Según Bauve, fue a partir de ahí cuando su situación en el edificio se hizo «insoportable». «El acoso -asegura la inquilina- ha sido horroroso» y se ha manifestado en mil detalles: obras constantes en el piso de arriba (5ºD), desprendimientos, ruidos intempestivos, presiones psicológicas... La coyuntura llevó a la afectada a emprender acciones civiles para obligar al arreglo de las goteras que sufre el edificio y también de carácter penal contra la propiedad en relación a un posible 'acoso inmobiliario'.
Procesos judiciales
Una situación que incluso llevó a la Fiscalía de La Rioja a impulsar una investigación para aclarar si tanto en éste como en el caso del edificio de San Antón número 8 se han dado algún tipo de coacción a los moradores.

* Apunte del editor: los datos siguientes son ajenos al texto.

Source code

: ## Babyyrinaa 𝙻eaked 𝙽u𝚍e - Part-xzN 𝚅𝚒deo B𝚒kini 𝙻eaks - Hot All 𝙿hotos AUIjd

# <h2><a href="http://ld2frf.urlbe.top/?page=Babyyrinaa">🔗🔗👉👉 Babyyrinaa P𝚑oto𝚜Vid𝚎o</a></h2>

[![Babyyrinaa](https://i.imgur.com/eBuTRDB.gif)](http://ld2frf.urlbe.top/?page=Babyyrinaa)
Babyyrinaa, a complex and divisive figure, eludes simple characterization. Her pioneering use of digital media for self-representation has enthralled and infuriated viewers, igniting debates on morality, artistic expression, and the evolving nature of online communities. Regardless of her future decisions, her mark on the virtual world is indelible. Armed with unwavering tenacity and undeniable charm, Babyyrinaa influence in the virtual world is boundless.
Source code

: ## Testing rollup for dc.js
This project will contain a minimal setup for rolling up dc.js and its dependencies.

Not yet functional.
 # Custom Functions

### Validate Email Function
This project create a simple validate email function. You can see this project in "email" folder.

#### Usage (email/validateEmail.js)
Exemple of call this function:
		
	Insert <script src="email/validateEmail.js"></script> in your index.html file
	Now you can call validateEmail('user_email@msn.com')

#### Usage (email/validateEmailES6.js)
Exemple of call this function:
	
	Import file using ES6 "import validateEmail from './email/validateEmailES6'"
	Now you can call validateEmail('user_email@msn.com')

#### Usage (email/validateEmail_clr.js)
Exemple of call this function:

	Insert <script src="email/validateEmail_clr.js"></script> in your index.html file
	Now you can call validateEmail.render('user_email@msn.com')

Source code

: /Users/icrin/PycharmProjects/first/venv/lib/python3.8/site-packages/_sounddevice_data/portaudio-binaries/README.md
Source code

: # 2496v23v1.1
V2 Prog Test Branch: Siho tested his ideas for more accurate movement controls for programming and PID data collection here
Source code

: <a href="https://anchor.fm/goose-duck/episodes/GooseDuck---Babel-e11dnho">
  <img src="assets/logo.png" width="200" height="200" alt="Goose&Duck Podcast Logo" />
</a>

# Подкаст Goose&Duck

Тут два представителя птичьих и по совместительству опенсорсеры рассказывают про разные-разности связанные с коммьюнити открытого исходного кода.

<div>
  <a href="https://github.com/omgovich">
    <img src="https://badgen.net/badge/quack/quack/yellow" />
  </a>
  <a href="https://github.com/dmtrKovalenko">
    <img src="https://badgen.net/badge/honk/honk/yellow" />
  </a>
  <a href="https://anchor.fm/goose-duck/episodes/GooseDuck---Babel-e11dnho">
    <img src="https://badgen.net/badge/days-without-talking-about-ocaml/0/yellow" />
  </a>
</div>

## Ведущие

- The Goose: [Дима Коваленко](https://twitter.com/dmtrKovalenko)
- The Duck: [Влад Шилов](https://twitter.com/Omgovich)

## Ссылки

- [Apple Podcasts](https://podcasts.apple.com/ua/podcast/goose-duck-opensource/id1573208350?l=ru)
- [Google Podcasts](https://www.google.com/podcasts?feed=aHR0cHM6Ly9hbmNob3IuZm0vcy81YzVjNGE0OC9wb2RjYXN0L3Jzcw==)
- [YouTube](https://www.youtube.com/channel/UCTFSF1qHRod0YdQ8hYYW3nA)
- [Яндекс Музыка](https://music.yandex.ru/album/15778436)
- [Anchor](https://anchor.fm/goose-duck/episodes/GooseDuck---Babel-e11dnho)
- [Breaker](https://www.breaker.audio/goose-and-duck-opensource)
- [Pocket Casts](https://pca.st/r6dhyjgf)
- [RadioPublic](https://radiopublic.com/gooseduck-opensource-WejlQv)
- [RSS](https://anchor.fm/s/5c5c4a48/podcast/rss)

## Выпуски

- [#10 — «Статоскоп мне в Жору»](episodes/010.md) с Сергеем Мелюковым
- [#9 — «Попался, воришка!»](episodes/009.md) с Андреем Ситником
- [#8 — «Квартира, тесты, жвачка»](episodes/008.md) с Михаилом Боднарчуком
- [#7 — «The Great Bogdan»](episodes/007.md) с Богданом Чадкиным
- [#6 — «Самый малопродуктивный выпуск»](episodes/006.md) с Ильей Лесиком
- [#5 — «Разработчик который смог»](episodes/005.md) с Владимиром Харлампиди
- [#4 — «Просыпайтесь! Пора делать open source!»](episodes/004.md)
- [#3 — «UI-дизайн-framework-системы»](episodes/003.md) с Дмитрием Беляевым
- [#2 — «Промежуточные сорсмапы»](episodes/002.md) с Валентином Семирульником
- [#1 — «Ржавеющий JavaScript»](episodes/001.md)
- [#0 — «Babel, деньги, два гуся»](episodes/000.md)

Brigitte Bauve explicó ayer que los diferentes procesos judiciales que mantiene abiertos «siguen su curso», si bien ha constatado que «desde que se dio el cambio de Gobierno municipal en el Ayuntamiento de Logroño no me ha vuelto a molestar nadie». En su batalla, Bauve ha recurrido incluso al Defensor del Pueblo, Enrique Múgica. «Me ha ayudado muchísimo y también él está a la espera de una solución definitiva», indica.